Les auteurs ont eu beau jeu d’opposer aux dires de « l’islamophobe au service de la Restauration sarkozyste » (Gouguenheim), un certain nombre de réalités, et non des moindres : nous ne savons rien ou presque du « fameux » Jacques de Venise, et rien ne prouve l’existence d’une véritable Ecole de traducteurs au Mont-Saint-Michel ; on doute même aujourd’hui de Gérard de Crémone et de la « soi-disant Ecole de Tolède », alors !…. Peut-on prendre au sérieux les affirmations d’un auteur qui n’est ni helléniste, ni hébraïsant ni arabisant, qui à l’évidence exagère l’importance du rôle des syriaques (chrétiens), dans la transmission des œuvres d’Euclide, de Platon et d’Aristote en arabe ? Il y avait donc une demande ? De qui? Et pourquoi ? Restons-en là, et songeons plutôt à l’Ingénu de Malebranche : « il paraît avoir écrit la moitié de son livre avec sa raison et l’autre avec son imagination et ses préjugés ». Et revenons au livre : il le mérite, lui.

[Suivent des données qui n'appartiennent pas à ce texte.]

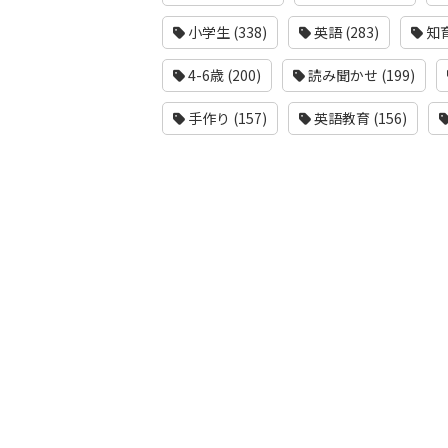
小学生 (338)
英語 (283)
知育
4-6歳 (200)
読み聞かせ (199)
手作り (157)
英語教育 (156)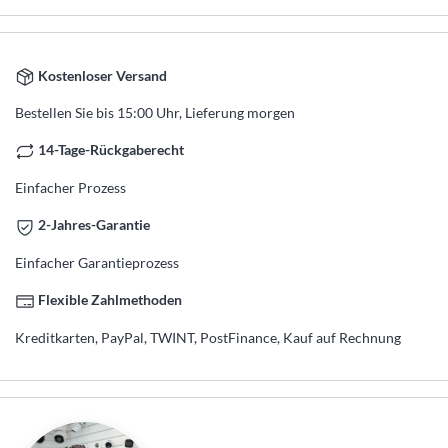
Kostenloser Versand
Bestellen Sie bis 15:00 Uhr, Lieferung morgen
14-Tage-Rückgaberecht
Einfacher Prozess
2-Jahres-Garantie
Einfacher Garantieprozess
Flexible Zahlmethoden
Kreditkarten, PayPal, TWINT, PostFinance, Kauf auf Rechnung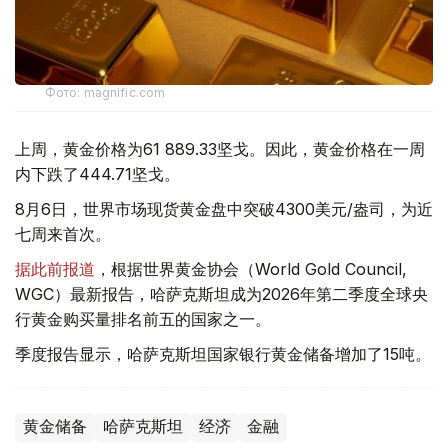
Фото: magnific.com
上周，黄金价格为61 889.33坚戈。因此，黄金价格在一周
内下跌了444.71坚戈。
8月6日，世界市场现货黄金盘中突破4300美元/盎司，为近
七周来首次。
据此前报道
，根据世界黄金协会（World Gold Council,
WGC）最新报告，哈萨克斯坦成为2026年第二季度全球央
行黄金购买量排名前五的国家之一。
季度报告显示，哈萨克斯坦国家银行黄金储备增加了15吨。
黄金储备
哈萨克斯坦
经济
金融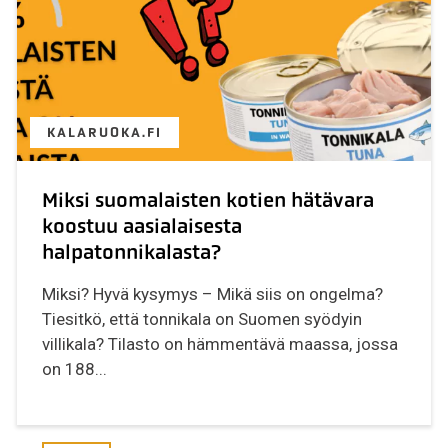
KALARUOKA.FI
Miksi suomalaisten kotien hätävara
koostuu aasialaisesta
halpatonnikalasta?
Miksi? Hyvä kysymys – Mikä siis on ongelma?
Tiesitkö, että tonnikala on Suomen syödyin
villikala? Tilasto on hämmentävä maassa, jossa
on 188...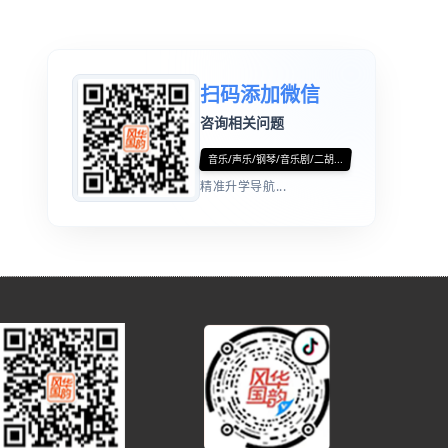
扫码添加微信
咨询相关问题
音乐/声乐/钢琴/音乐剧/二胡...
精准升学导航...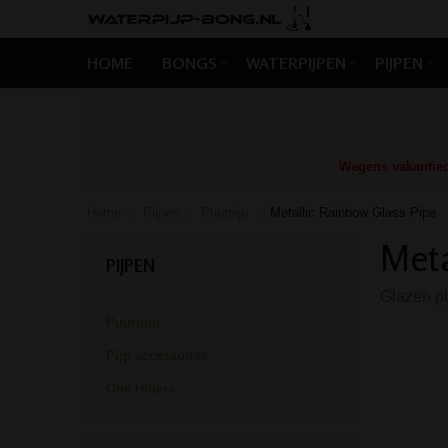
HOME
BONGS
WATERPIJPEN
PIJPEN
Wegens vakantiedr
Home
Pijpen
Puurpijp
Metallic Rainbow Glass Pipe
/
/
/
Meta
PIJPEN
Glazen pi
Puurpijp
Pijp accessoires
One Hitters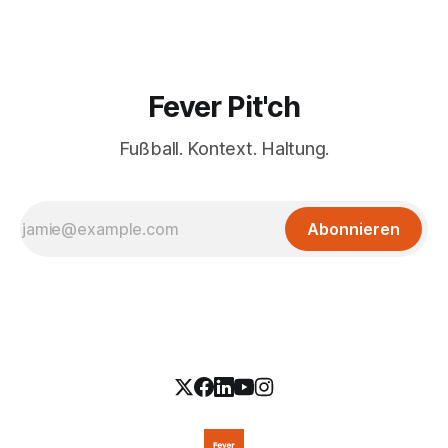
Fever Pit'ch
Fußball. Kontext. Haltung.
Abonnieren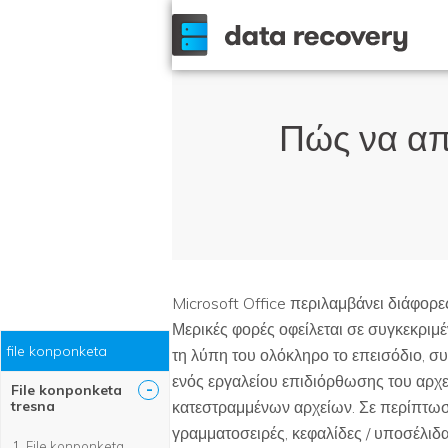
Πώς να απ
Microsoft Office περιλαμβάνει διάφορ
Μερικές φορές οφείλεται σε συγκεκριμέ
file konponketa
τη λύπη του ολόκληρο το επεισόδιο, συ
ενός εργαλείου επιδιόρθωσης του αρχε
-
File konponketa
tresna
κατεστραμμένων αρχείων. Σε περίπτωση
γραμματοσειρές, κεφαλίδες / υποσέλιδα
File konponketa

    Après une introduction des quatre directeurs de l’ouvrage, encore fort polémique épinglant une dernière (?) fois les insuffisances scandaleuses du livre, puis un premier chapitre  (« Qui connaît Jacques de Venise ? une revue de presse ») rappelant la chronologie de la querelle (de l’article initial de Roger-Paul Droit dans le Monde des livres du 4 avril 2008, des articles successifs de Wikipedia, du Monde diplomatique, de l’Express (surprenant Jacques Le Goff, moins surprenants Christian Makarian et Rémi Brague !), du Figaro et bien d’autres, les chapitres suivants s’attachent à démontrer - et ils y réussissent le plus souvent - l’inanité des thèses avançées par Gouguenheim. Ainsi de la soi-disant incompatibilité de l’islam et de la science : la rationalité ne fut le fait que du seul Occident grec, puis chrétien. CQFD. A quoi Hélène Bellosta oppose non seulement les nombreuses traductions de traités mathématiques, philosophiques, médicaux, mais aussi l’œuvre de Thâbit ibn Qurr, des Banû Musa, d’Al Khwârizmi, et de conclure :  « sans les mathématiques arabes, l’œuvre de Fibonacci, plus tard celle des grands italiens (Cardan, Tartaglia, Bombelli), plus tard encore de Viète et de Fermat n’auraient pas vu le jour. » . La démonstration aurait pu s’étendre à la médecine, laissée de côté ici (mais nous avons les travaux des historiens américains, de Danièle Jacquard et  Françoise Micheau, deux des « bêtes noires », il est vrai, de Gouguenheim).